▶ _Work task_
What lines of the material below hold the string "size"? Copy them out.

Top of Provided data

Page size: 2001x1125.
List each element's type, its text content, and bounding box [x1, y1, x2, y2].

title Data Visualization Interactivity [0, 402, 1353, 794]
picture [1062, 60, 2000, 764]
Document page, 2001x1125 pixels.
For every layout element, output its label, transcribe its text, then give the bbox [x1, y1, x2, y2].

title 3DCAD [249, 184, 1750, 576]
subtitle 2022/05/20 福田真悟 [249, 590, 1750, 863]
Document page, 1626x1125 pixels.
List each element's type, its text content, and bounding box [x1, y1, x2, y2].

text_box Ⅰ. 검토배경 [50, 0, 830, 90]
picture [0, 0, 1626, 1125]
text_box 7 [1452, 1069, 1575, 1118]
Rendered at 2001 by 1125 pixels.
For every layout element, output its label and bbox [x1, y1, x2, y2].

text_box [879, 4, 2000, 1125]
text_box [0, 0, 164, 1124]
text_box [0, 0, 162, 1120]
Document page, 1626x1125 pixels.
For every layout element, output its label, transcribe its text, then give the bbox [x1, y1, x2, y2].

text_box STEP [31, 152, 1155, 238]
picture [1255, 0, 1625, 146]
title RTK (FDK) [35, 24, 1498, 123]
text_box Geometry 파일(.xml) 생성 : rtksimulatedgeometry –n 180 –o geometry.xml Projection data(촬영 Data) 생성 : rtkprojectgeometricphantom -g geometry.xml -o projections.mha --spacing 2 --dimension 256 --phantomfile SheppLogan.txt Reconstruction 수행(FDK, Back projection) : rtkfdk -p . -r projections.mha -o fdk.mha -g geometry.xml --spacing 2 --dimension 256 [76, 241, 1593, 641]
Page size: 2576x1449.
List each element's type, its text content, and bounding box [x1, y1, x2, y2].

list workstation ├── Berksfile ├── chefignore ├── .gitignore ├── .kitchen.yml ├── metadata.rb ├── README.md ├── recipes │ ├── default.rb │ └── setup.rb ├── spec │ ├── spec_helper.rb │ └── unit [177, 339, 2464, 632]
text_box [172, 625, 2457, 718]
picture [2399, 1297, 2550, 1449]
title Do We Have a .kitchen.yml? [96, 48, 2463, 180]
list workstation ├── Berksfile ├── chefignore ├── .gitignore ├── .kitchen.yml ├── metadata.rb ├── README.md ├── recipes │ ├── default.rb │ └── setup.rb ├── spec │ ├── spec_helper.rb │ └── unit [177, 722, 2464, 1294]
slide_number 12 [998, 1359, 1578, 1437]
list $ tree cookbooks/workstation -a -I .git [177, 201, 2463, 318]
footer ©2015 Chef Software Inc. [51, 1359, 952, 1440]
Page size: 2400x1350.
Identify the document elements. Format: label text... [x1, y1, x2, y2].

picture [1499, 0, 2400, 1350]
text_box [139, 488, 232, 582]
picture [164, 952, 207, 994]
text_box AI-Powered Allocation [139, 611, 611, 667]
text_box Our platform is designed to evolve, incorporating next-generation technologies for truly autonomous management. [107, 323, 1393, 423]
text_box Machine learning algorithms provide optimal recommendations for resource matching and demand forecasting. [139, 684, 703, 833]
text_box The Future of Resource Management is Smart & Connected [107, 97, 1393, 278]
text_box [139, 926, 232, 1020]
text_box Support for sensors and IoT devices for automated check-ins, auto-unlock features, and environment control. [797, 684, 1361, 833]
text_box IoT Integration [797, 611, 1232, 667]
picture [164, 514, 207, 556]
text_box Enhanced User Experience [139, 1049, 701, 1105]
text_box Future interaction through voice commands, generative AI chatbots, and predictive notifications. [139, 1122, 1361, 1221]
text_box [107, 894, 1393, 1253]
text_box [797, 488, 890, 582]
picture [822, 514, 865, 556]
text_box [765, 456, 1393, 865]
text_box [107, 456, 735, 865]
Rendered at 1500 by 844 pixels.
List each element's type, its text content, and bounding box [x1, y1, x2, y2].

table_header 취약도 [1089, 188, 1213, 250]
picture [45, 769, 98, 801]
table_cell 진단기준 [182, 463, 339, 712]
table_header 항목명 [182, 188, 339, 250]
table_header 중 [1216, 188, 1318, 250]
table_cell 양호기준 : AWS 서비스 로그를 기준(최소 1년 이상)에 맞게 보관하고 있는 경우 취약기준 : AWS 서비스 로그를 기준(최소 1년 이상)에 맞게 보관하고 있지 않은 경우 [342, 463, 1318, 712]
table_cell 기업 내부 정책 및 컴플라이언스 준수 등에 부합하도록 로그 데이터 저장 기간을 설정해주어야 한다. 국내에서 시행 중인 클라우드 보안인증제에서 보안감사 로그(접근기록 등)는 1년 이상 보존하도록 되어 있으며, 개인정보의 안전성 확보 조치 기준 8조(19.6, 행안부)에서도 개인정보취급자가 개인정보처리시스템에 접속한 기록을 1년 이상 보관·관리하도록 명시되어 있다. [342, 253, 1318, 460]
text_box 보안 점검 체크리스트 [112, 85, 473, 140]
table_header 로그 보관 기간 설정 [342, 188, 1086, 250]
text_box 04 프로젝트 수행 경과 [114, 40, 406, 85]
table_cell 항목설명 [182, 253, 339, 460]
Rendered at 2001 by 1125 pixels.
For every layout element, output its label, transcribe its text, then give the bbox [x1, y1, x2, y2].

Bottom of Provided data

▶ _Solution_
Page size: 2001x1125.
Page size: 2576x1449.
Page size: 2400x1350.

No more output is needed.